EXERCISE AIM:
What is needed is a copy of each line in the listing that contains "down".

MATERIAL FOR THIS TASK:
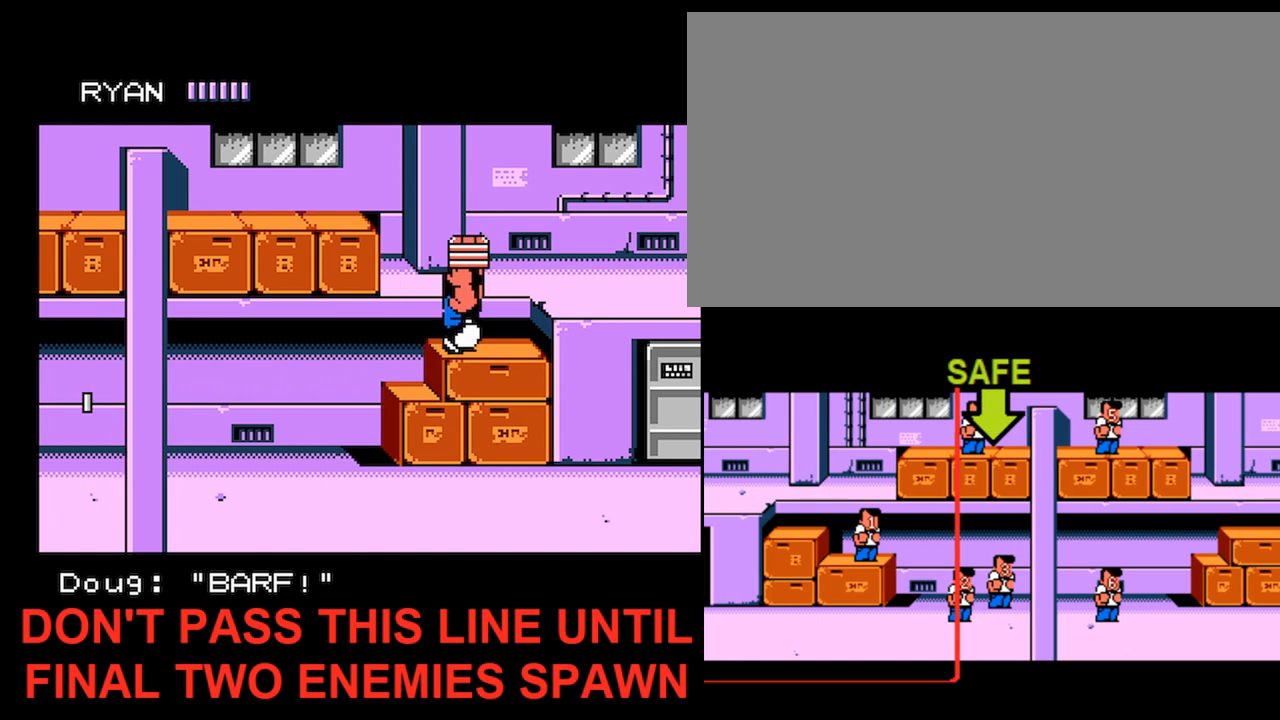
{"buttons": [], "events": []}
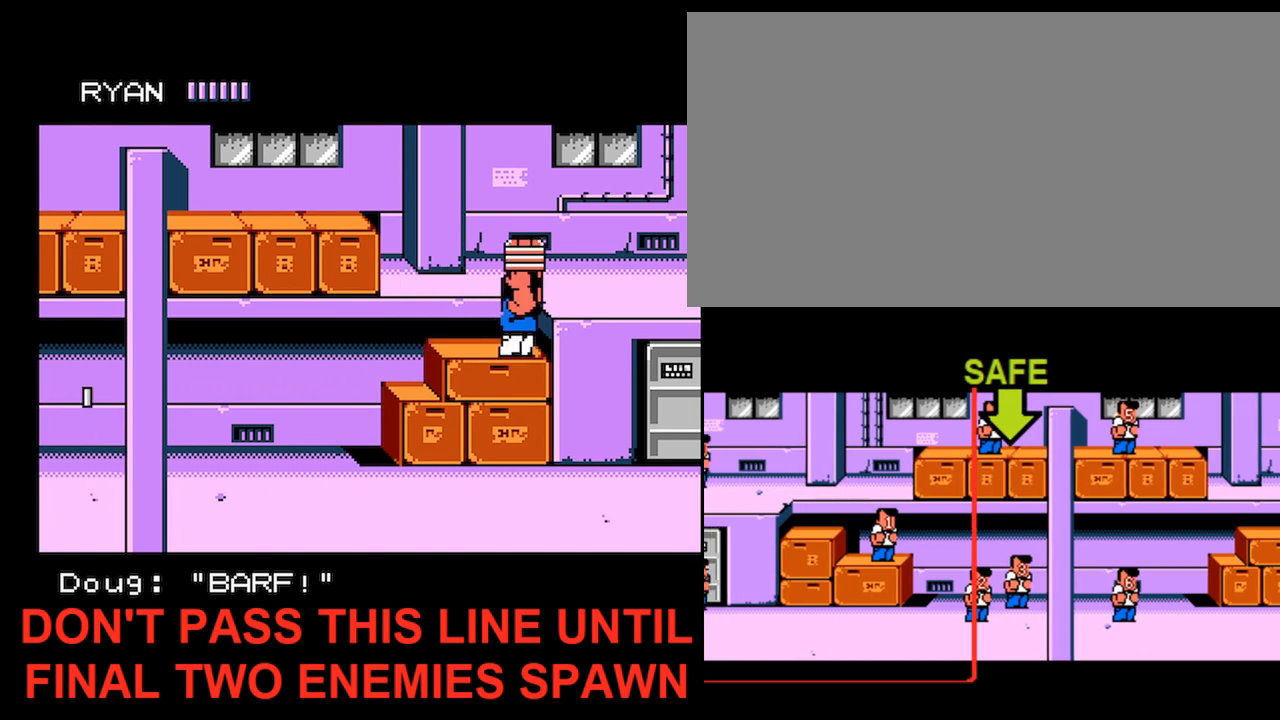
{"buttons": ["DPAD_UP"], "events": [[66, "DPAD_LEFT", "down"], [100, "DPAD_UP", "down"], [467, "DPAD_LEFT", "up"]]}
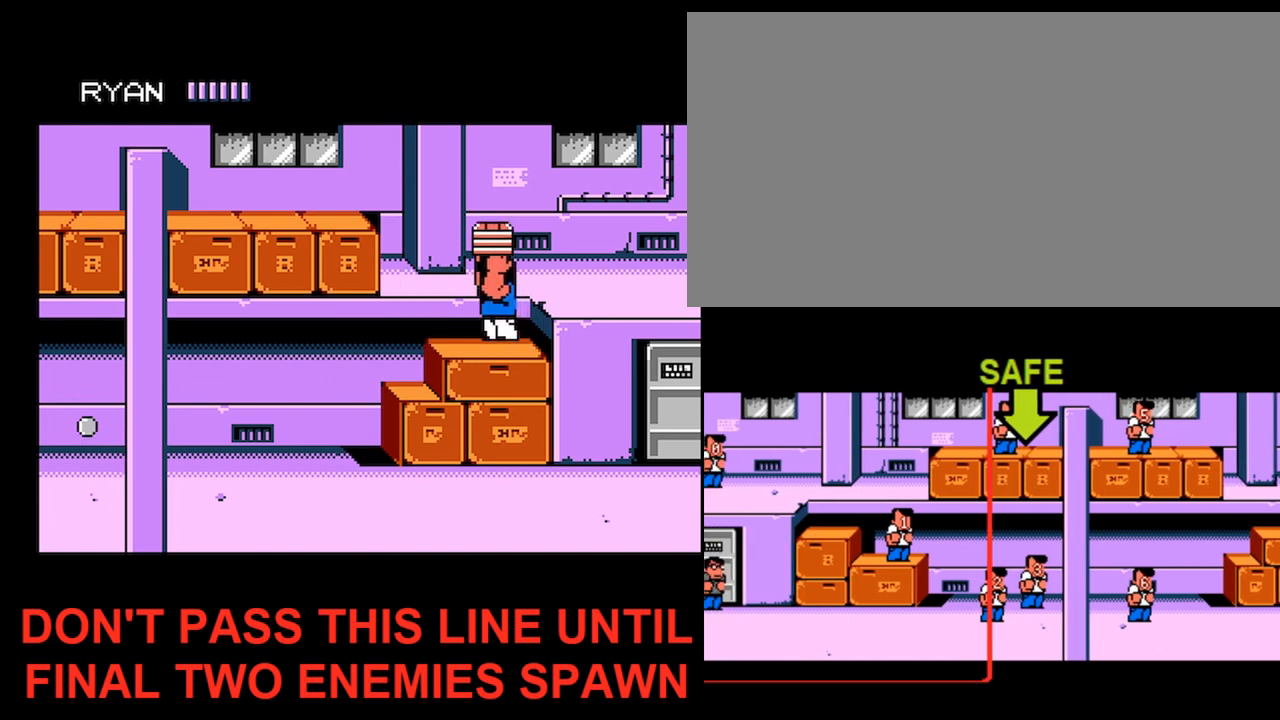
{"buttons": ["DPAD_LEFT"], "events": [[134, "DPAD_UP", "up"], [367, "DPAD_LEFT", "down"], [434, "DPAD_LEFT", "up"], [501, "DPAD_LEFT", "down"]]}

...

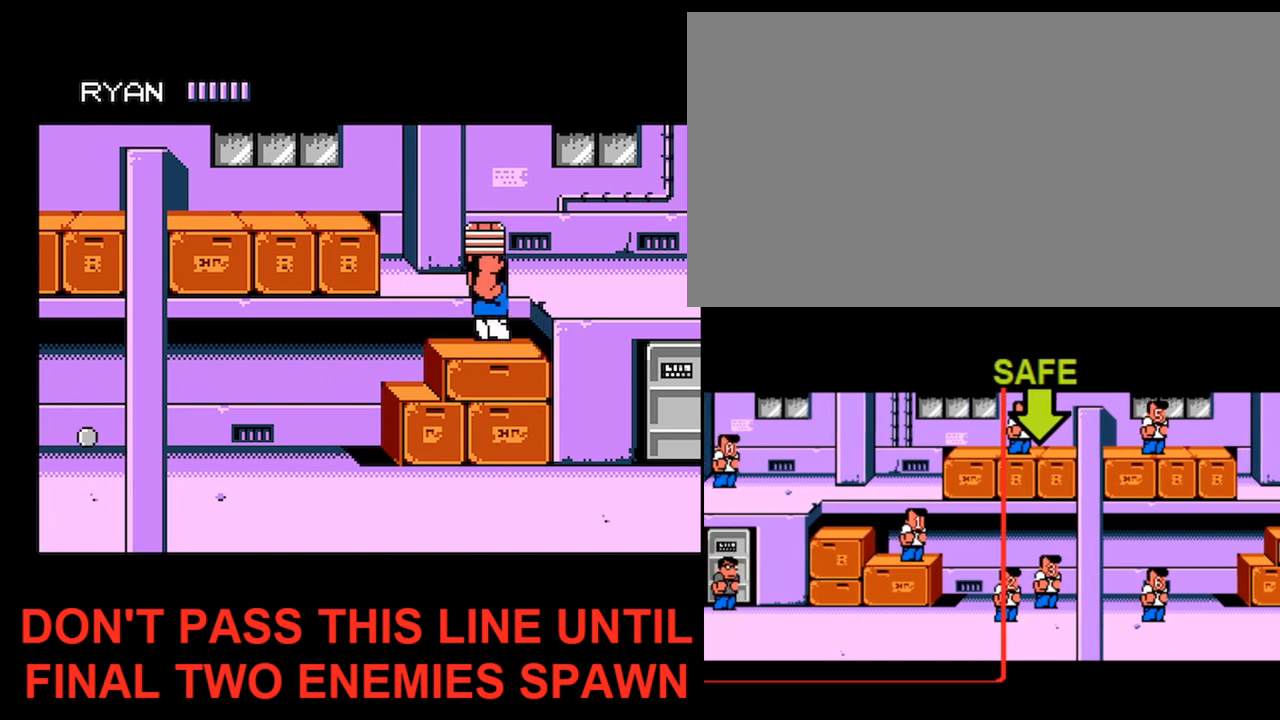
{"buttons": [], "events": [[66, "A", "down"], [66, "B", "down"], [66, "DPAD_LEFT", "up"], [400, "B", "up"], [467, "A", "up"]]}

EXERCISE SOLUTION:
{"buttons": ["DPAD_UP"], "events": [[66, "DPAD_LEFT", "down"], [100, "DPAD_UP", "down"], [467, "DPAD_LEFT", "up"]]}
{"buttons": ["DPAD_LEFT"], "events": [[134, "DPAD_UP", "up"], [367, "DPAD_LEFT", "down"], [434, "DPAD_LEFT", "up"], [501, "DPAD_LEFT", "down"]]}
{"buttons": [], "events": [[66, "A", "down"], [66, "B", "down"], [66, "DPAD_LEFT", "up"], [400, "B", "up"], [467, "A", "up"]]}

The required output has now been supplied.